So ran part of the prefight coverage in Madrid's daily Pueblo, and the dramatic, portentous tone was by no means inappropriate. All Spain was indeed locked into the recent match between West Germany's Peter Weiland and the new idol of Iberia, José Manuel Ibar Urtain, 26, a heavy-thewed, bull-necked Basque whose professional record showed 27 fights and 27 knockouts.

All that Matters. Two nights later, that record was not even remotely jeopardized. At 1:37 of the seventh round, Weiland hit the canvas for the fourth and last time. No matter, really, that Weiland, a flabby 232 lbs., had fairly waddled around the ring, that at one point he had all but apologized to Urtain for landing a punch, that after he had been counted out he bounced back to his feet.
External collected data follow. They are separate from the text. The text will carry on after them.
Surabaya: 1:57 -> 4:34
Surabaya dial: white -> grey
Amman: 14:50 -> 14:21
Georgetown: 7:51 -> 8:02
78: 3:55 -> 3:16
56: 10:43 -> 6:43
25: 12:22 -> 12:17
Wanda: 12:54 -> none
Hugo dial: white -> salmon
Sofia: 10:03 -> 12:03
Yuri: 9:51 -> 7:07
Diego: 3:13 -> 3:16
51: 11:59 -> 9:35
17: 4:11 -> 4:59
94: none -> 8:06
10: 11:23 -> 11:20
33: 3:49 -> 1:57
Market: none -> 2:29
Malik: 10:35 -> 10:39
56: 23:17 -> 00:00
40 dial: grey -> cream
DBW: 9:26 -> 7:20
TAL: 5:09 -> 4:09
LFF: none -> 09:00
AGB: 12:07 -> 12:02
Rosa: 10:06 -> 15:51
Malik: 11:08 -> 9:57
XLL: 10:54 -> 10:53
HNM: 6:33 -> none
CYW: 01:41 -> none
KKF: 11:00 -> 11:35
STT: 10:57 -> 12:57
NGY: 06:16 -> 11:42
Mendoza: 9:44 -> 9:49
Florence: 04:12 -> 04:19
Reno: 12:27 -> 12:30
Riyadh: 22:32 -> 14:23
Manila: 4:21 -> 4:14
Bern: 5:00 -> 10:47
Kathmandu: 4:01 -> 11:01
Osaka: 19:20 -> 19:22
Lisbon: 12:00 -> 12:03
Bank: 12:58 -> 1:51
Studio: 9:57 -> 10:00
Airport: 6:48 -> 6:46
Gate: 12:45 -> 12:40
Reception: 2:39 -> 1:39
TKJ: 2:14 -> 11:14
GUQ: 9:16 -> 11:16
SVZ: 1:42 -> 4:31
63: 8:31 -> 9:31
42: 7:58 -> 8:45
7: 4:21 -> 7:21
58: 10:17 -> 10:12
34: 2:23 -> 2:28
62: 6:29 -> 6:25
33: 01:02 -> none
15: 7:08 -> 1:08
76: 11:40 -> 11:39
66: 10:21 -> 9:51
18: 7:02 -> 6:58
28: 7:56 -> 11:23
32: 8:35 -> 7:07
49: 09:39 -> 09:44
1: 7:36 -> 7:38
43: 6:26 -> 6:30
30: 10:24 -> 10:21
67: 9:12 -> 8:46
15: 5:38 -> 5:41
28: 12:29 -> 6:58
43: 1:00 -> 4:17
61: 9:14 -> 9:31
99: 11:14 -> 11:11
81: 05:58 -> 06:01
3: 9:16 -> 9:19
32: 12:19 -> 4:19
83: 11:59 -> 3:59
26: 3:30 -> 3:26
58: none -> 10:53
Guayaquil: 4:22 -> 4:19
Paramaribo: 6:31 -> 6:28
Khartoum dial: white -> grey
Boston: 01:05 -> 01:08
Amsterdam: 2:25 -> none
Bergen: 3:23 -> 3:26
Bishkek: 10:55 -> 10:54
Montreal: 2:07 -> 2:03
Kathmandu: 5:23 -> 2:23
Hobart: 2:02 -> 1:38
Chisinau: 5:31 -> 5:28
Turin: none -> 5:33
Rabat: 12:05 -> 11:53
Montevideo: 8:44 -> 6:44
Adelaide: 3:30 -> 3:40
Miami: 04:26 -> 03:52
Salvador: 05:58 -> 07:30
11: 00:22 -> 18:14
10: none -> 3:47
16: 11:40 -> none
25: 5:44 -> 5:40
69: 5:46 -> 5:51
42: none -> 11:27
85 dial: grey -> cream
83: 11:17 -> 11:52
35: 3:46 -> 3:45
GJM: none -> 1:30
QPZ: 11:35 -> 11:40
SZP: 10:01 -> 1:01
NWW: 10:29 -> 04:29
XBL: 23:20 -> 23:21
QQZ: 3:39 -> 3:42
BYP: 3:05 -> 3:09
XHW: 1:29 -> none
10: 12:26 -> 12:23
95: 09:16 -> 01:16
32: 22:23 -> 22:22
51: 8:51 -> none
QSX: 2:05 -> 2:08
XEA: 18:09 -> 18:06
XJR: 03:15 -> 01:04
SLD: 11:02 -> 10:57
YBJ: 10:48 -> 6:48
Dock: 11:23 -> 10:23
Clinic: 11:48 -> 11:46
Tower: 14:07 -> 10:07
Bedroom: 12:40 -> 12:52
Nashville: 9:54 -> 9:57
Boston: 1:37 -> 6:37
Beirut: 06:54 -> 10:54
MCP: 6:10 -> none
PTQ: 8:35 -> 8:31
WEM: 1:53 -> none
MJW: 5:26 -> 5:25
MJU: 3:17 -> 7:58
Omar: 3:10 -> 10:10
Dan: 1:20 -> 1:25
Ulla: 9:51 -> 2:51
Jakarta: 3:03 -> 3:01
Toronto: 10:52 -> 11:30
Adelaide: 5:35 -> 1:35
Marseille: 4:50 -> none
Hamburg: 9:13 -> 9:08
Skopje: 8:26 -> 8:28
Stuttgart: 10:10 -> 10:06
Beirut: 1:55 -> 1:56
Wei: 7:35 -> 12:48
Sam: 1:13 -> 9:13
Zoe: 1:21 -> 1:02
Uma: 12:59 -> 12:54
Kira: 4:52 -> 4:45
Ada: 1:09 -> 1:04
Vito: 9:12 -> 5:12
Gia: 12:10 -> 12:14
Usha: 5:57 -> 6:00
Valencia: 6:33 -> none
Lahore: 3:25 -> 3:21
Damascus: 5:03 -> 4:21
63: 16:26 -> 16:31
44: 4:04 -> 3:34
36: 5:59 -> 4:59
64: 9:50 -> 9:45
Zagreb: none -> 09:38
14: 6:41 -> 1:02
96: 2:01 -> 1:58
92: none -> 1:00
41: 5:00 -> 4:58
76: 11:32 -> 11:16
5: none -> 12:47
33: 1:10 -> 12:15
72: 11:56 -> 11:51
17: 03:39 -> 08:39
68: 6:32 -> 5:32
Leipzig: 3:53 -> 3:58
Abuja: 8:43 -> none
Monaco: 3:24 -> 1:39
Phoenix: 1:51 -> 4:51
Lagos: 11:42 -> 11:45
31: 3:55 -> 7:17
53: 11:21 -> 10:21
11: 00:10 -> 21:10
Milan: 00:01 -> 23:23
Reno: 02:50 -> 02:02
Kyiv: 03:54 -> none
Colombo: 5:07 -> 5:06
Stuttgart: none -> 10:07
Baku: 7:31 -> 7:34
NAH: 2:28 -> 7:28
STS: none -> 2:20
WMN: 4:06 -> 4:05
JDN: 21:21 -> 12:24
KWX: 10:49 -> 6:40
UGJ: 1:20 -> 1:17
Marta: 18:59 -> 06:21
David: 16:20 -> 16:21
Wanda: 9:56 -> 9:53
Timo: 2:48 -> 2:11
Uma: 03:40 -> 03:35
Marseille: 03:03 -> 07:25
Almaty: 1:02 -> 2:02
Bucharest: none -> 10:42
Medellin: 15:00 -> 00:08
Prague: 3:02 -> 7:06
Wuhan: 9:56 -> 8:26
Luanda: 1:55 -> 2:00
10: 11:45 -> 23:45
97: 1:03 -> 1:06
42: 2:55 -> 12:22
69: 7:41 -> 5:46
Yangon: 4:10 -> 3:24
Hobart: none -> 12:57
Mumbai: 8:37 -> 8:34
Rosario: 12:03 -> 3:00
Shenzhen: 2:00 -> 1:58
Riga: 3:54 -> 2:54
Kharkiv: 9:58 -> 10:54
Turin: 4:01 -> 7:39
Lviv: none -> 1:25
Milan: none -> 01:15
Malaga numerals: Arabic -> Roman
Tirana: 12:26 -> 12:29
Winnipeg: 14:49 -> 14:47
What did matter to the sellout crowd of 13,000 at Madrid's Sports Palace was that Spain had its first European heavyweight champion in 37 years—and at last Spanish sport had a Numero Uno to lead the nation out of the doldrums of bad bulls and mediocre matadors.

The man who has his countrymen shadowboxing is prototypically Basque, not only in physique but also in the delight he takes in exercising his remarkable strength. And in betting on it.* Stone lifting is a passion among the Basques, and as a youth Urtain never missed a chance to accept a wager. At the age of ten he won 25 pesetas for moving a 175-lb. stone from a pathway; at 14 he acquired a chicken by hefting a 300-lb. stone five straight times. He turned pro at 21 but soon ran out of competition, even though he gave his opponents ever larger handicaps. Barely taxing his 19-in. biceps, he set his official record with a 414-lb. stone, lifting it 14 successive times before stopping; the rest of the field sensibly quit. Urtain had become a champion without challengers and without a career. Two years ago he decided to turn to boxing.

It took Urtain barely 17 seconds to belt his first professional opponent through the ropes. Since then, he has averaged about five minutes to a knockout, or slightly less than two rounds per fight. In so doing, he has generated a furious debate between those who regard his opponents as so many patsies and those who see him as "a Titan," "a Hercules," a larger-than-life hero who is miraculously real. Intensifying the "hurricanes of polemic," as one sportswriter puts it, is Urtain's utter lack of finesse as a boxer. He is as unpolished as the stones he used to lift, a slugger who at every outing shows a pervasive ignorance of his trade's finer points. Basically, he is a swarming, dervish-like flailer who leaves ringside observers arguing about which was the actual knockout punch.